High School percussionist Jordan Pyrie works on marching band music. Ryan Williams/WGCN

High School percussionist Jordan Pyrie works on marching band music. Ryan Williams/WGCN

WILLIAMS, Ariz. - Now in its third year, the music program at Williams Unified School District (WUSD) is finding its stride. After a tumultuous first year, music director Beverly Stearns is seeing steady progress in her returning musicians.

"We're in a much better position this year for sure," Stearns said. "We have a lot of returning players which helps. It's difficult trying to start a band across all levels and keep them motivated."

Stearns graduated from Northern Arizona University with a bachelor's degree in music education. Before she started working with WUSD, Stearns was teaching at a preschool and giving private lessons. This is her first stint teaching and/or directing a music program.

"It's been really hard," Stearns said. "But the fun part is I get to turn it into whatever I want. I didn't come into someone else's program that has to be this way or that way."

Now in her second season, Stearns is excited to see the improvement in her returning players and interest from new students. She's hoping that more students will become involved at a younger age so when they reach the high school level they can perform more advanced music.

"We have several brand new ones," Stearns said. "Hopefully in future years we'll get less of that at this level (high school)."

Stearns is responsible for an elementary learning band, a middle school concert band, a high school pep and concert band, and a middle school and high school choir.

We're just focusing on learning the notes right now at the elementary and middle school levels," Stearns said.

The elementary and middle students are learning to read music, follow a rhythm, and work as an ensemble. Stearns said they are working out how loud they need to be when they come together.

The middle school students are working on reading notes and beginning to work on pieces for a winter concert.

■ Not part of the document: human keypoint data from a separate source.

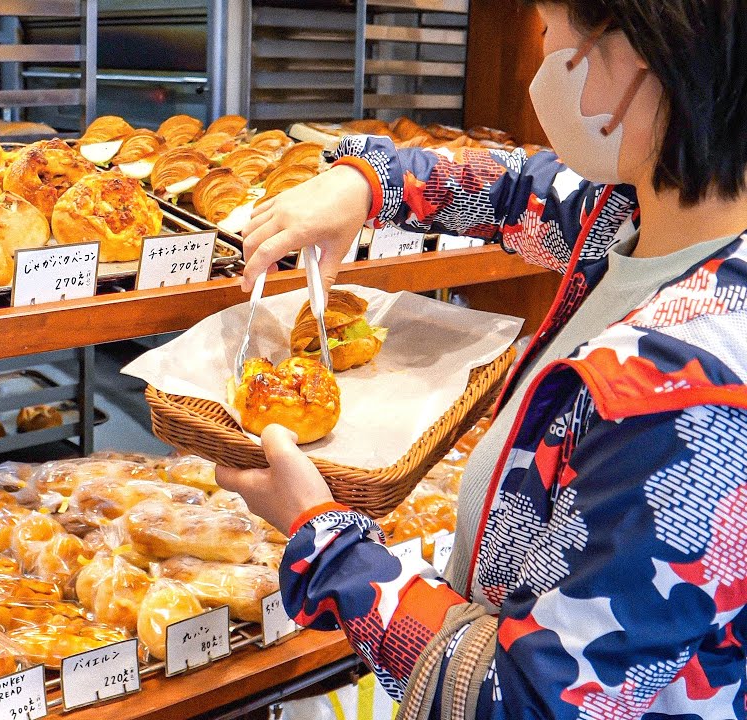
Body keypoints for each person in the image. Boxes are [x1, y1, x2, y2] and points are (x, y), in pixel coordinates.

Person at [216, 1, 747, 718]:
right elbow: (513, 188)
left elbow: (521, 698)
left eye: (550, 32)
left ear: (637, 57)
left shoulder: (683, 392)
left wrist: (322, 534)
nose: (540, 63)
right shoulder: (636, 218)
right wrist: (365, 183)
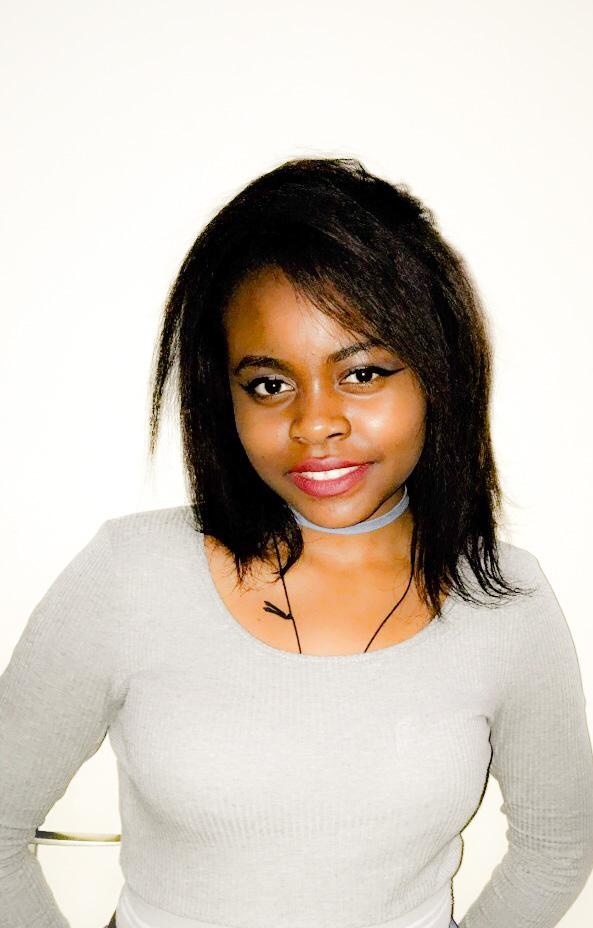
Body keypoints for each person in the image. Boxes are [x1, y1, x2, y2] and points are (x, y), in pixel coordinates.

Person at [0, 157, 592, 928]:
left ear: (437, 376)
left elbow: (556, 846)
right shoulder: (133, 574)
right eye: (269, 384)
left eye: (363, 372)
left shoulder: (502, 599)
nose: (314, 424)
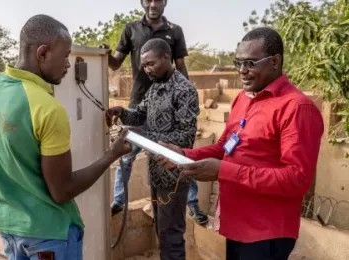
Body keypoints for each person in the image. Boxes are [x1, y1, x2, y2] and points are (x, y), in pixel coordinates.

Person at [156, 27, 324, 260]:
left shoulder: (296, 108)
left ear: (275, 61)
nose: (242, 71)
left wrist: (223, 171)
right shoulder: (244, 98)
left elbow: (297, 179)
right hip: (237, 223)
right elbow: (226, 146)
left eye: (250, 63)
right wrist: (184, 154)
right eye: (238, 63)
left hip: (266, 231)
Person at [0, 14, 131, 260]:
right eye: (65, 55)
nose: (68, 65)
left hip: (8, 226)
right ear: (43, 53)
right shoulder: (47, 108)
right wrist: (112, 154)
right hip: (49, 233)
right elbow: (62, 191)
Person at [102, 0, 208, 225]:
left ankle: (192, 204)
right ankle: (118, 201)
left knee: (179, 158)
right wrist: (121, 111)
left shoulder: (174, 32)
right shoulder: (131, 29)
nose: (152, 4)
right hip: (142, 103)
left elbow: (184, 139)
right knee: (127, 159)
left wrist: (183, 94)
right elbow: (115, 64)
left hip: (170, 108)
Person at [106, 38, 199, 260]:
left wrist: (144, 137)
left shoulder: (184, 90)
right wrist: (122, 112)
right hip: (157, 174)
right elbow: (139, 114)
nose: (146, 70)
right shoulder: (155, 87)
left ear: (166, 58)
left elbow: (185, 138)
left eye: (151, 64)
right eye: (144, 66)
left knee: (171, 236)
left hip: (175, 177)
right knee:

"We aren't doing marching, games or pep stuff there yet," Stearns said. "We might in the future, but that takes a lot of time."

Stearns has about 23 musicians returning this year at the high school. The band meets during second hour and is required to attend after school rehearsals. Each section spends a day together working on their pieces and the entire band meets on Wednesdays.

The high school band will play at pep rallies, parades, football games, and basketball games. They also will perform in a winter, spring and summer concert.

"We practice concert materials concurrently with pep stuff," Stearns said. "They get hit heavy. They have to do a lot of it on their own."

The school supplies some instruments, although Stearns said many of the high school musicians have their own. The school purchased a lot of band equipment last year and the staff was able to repair many instruments this summer.

Stearns has students playing clarinets, trombones, French horns, baritones, trumpets, flutes, piccolos and drums. She also has two students on electric guitars.

"The science teacher, Mr. Lee, is helping me with that," Stearns said. "He is working on a proposal for wireless amps so the guitars can go on the field."

Stearns is trying to recruit students for all instruments needed in a marching band. She has most instruments covered but is still seeking a sousaphone player.

"A new cellist moved here this year," Stearns said. "I put her on the base drum since you can't march with a cello."